## Supplied text
Stephen Linard - Fashion Designer Encyclopedia



British designer

Born: London, England, 1959. Education: Studied at Southend College of Technology, 1975-78, and St. Martin's School of Art, London, 1978-81. Career: Designer, Notre Dame X, 1981-82; showed first two womenswear collections, 1982; introduced mens-wear line, 1983; designer, Bigi, Japan; designer, Georges Sand Range for Jun Co., Japan; designer, Beyond Stephen Linard range for Bazaar; designer for Powder Blue, 1986; assistant designer, Drakes.

Publications

On LINARD:

Articles

"Cue: Future Talent," in Vogue (London), October 1981.

Grieve, Amanda, "Quids In," in Harper's & Queen (London), April 1983.

"Da Londra: Moda Come Provocazione Eclettica," in L'Uomo Vogue (Milan), December 1985.

Mower, Sarah, "It's Westwood Redux in London 1980s Time Warp," in the International Herald Tribune, 14 March 2001.

## Saved data entries

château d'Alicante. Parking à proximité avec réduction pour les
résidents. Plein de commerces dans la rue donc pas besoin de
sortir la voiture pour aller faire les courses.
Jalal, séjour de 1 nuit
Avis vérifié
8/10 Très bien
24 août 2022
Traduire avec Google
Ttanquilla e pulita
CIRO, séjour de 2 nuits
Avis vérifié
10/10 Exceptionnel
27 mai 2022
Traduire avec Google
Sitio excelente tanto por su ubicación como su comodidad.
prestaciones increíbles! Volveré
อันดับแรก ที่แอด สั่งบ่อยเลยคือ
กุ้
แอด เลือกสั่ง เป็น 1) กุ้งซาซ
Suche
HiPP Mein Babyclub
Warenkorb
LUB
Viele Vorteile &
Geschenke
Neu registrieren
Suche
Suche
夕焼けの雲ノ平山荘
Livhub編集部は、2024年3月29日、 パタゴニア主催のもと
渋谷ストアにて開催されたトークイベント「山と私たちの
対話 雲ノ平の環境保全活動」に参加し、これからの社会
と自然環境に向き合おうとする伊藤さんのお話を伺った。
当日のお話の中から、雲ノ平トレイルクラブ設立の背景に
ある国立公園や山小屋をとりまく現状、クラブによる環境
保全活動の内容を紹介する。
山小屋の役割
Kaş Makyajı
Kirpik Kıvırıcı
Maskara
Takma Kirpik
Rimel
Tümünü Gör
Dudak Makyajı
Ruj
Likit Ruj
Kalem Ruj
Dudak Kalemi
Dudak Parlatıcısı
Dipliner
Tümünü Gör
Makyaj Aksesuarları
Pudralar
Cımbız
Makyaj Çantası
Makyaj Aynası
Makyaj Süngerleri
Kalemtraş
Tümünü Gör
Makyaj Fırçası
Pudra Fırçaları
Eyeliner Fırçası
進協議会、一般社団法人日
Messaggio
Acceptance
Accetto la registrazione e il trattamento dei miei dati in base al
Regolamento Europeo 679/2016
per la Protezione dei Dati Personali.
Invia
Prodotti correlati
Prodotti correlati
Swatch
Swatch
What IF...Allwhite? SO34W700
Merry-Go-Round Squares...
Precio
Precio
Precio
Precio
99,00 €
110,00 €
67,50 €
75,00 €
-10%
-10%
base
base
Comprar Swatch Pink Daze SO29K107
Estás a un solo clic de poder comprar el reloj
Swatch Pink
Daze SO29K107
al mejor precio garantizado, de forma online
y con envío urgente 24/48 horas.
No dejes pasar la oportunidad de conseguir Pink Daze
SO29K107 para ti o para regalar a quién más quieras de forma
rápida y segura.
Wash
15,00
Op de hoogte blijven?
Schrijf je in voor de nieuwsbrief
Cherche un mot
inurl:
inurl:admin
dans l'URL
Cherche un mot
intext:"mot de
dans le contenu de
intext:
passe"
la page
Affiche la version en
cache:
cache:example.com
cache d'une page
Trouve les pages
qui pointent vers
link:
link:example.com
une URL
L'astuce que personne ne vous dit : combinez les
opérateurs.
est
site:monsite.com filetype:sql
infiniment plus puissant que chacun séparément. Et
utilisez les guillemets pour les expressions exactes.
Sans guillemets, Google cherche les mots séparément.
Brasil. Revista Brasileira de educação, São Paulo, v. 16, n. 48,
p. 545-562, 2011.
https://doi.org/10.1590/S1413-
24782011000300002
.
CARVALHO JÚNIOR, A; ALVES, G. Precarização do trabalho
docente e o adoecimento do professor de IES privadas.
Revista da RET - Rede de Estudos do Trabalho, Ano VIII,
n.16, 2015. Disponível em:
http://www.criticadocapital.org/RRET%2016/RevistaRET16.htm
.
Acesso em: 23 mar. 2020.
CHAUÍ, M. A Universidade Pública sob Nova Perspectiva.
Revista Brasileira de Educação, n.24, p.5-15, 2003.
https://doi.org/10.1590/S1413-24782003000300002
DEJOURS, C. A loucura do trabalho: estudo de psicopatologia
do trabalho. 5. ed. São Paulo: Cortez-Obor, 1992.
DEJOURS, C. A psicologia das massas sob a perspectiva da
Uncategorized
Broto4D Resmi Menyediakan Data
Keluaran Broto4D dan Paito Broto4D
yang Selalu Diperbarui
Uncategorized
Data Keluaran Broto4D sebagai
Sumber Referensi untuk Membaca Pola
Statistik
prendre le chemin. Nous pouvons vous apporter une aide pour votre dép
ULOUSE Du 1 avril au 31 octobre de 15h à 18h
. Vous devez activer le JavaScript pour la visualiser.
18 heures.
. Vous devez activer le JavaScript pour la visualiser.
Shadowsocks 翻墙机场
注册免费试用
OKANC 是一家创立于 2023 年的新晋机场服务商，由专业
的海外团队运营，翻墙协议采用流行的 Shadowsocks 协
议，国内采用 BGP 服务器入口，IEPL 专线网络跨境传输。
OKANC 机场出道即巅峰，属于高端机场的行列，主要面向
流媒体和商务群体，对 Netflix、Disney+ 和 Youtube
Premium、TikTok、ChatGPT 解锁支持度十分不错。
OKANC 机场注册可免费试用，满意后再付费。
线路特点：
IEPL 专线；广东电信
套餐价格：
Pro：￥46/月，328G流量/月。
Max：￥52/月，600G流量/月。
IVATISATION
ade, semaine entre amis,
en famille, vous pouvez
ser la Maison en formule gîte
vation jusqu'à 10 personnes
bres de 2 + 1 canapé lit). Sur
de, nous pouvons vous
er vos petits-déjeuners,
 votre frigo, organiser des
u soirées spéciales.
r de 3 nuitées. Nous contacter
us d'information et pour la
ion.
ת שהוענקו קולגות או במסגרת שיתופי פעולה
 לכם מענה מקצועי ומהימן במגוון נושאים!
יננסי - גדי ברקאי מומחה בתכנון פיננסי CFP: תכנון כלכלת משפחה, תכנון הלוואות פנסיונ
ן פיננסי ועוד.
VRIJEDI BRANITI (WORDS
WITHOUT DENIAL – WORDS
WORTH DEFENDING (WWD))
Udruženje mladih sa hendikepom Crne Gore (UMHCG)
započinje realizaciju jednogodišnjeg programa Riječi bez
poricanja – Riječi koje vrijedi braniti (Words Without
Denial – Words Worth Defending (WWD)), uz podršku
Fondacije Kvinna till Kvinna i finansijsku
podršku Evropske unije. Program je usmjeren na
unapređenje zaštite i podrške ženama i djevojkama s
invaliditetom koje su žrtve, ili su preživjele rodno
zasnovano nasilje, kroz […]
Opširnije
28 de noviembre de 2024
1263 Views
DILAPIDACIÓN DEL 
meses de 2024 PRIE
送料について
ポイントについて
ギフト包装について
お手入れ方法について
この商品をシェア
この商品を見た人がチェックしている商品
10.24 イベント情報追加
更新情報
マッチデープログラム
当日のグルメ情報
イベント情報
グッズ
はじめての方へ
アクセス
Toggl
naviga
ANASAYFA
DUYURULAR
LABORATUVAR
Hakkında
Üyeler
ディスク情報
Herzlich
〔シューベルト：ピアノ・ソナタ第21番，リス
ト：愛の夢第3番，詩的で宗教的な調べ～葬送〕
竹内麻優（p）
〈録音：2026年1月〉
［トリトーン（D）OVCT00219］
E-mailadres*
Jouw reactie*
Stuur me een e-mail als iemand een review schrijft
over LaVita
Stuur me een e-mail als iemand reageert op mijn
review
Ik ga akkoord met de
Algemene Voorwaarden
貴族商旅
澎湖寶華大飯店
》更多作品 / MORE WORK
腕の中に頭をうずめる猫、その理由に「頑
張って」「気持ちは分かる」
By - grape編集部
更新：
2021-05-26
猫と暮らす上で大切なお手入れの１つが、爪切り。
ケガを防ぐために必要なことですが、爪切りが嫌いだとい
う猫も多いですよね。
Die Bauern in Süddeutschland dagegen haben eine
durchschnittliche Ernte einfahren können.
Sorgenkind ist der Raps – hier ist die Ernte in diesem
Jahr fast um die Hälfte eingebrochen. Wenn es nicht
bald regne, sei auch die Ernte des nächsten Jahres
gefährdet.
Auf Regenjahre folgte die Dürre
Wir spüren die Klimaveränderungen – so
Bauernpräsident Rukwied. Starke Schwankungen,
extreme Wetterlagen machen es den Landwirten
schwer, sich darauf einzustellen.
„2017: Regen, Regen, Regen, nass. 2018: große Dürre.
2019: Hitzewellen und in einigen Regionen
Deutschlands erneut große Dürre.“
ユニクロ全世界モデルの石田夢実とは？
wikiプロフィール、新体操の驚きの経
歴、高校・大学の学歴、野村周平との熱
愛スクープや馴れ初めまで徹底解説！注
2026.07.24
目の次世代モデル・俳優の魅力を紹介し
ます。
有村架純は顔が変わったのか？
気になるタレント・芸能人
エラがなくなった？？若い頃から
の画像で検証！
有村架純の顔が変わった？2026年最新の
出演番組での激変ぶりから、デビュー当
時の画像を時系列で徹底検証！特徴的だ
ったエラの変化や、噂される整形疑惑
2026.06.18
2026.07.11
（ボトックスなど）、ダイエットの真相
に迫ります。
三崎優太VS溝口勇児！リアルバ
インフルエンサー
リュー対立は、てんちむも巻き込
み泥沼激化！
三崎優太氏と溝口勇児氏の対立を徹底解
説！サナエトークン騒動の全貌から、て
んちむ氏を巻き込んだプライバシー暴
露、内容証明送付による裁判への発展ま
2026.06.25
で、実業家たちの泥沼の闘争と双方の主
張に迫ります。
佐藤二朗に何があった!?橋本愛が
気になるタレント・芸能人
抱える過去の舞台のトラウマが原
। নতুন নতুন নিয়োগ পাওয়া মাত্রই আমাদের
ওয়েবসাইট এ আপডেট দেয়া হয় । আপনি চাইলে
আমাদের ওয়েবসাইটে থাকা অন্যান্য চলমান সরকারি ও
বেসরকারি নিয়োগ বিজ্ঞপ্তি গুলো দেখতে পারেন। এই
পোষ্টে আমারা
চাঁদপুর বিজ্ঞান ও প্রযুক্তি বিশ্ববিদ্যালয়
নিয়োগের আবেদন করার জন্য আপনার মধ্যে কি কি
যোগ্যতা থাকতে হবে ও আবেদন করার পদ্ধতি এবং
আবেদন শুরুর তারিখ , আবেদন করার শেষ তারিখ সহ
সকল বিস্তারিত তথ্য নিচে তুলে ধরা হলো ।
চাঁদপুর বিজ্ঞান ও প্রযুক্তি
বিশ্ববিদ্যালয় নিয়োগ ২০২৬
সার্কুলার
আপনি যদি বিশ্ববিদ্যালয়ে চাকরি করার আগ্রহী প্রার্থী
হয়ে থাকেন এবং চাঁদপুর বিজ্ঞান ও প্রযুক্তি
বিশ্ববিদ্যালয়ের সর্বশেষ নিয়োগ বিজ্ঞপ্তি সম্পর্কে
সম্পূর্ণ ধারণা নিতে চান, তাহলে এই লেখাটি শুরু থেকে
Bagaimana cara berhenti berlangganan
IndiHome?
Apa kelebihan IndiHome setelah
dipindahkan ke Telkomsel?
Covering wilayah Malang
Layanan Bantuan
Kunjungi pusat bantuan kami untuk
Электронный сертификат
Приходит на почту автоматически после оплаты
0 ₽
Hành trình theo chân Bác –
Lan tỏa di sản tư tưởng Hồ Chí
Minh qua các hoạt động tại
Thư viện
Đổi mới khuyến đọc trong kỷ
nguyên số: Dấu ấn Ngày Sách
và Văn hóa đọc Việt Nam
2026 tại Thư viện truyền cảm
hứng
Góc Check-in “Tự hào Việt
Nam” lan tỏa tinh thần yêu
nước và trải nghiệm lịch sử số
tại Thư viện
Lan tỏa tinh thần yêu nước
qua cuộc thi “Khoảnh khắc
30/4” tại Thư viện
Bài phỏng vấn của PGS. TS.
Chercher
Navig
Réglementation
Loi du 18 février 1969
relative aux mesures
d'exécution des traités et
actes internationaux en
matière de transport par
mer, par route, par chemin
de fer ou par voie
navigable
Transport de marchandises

## Exercise prompt
Can you copy, word for word, everything in the Stephen Linard entry from "Born: London, England, 1959." down to "(Milan), December 1985."? These records have no connection to the Stephen Linard entry.

## Exercise response
Born: London, England, 1959. Education: Studied at Southend College of Technology, 1975-78, and St. Martin's School of Art, London, 1978-81. Career: Designer, Notre Dame X, 1981-82; showed first two womenswear collections, 1982; introduced mens-wear line, 1983; designer, Bigi, Japan; designer, Georges Sand Range for Jun Co., Japan; designer, Beyond Stephen Linard range for Bazaar; designer for Powder Blue, 1986; assistant designer, Drakes.

Publications

On LINARD:

Articles

"Cue: Future Talent," in Vogue (London), October 1981.

Grieve, Amanda, "Quids In," in Harper's & Queen (London), April 1983.

"Da Londra: Moda Come Provocazione Eclettica," in L'Uomo Vogue (Milan), December 1985.